A block of data:

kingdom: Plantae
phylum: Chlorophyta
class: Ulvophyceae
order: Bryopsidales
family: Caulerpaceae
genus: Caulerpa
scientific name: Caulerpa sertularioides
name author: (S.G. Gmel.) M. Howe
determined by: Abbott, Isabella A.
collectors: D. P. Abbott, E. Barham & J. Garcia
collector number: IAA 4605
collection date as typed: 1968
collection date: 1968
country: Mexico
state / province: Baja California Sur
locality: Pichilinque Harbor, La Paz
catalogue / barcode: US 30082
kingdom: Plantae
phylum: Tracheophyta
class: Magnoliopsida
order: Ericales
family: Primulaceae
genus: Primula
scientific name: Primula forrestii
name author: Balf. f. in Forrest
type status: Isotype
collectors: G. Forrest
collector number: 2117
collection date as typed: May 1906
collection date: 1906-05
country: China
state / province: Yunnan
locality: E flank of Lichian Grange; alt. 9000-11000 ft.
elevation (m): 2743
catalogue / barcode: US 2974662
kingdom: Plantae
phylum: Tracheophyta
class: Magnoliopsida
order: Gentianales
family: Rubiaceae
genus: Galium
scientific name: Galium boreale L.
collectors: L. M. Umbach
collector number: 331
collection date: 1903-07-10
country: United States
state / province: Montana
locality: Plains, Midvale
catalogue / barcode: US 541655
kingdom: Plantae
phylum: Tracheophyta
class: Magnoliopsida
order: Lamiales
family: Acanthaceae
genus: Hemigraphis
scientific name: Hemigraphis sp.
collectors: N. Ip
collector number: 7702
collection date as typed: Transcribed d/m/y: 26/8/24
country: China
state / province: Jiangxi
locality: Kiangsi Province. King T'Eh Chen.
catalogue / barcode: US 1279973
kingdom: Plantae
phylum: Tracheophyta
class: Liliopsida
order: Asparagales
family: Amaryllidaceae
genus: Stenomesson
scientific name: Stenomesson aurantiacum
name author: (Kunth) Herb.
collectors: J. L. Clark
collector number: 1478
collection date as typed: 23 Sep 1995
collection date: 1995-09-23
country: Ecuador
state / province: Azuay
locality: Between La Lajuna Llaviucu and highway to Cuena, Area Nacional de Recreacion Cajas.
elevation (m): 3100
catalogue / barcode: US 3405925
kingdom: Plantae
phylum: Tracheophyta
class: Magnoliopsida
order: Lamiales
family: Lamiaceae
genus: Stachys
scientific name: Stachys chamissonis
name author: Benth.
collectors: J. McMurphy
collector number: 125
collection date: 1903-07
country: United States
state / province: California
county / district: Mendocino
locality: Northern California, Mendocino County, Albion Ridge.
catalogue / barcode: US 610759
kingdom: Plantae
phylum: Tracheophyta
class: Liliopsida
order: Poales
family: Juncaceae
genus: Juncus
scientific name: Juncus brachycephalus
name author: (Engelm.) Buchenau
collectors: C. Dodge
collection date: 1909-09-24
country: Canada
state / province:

__Direction__: Format the records as a JSON list of strings, one string per line, starting with the line containing "state / province: Jiangxi" and going on through the line containing "collectors: J. L. Clark", with blank lines left out.

__Solution__:
[
  "state / province: Jiangxi",
  "locality: Kiangsi Province. King T'Eh Chen.",
  "catalogue / barcode: US 1279973",
  "kingdom: Plantae",
  "phylum: Tracheophyta",
  "class: Liliopsida",
  "order: Asparagales",
  "family: Amaryllidaceae",
  "genus: Stenomesson",
  "scientific name: Stenomesson aurantiacum",
  "name author: (Kunth) Herb.",
  "collectors: J. L. Clark"
]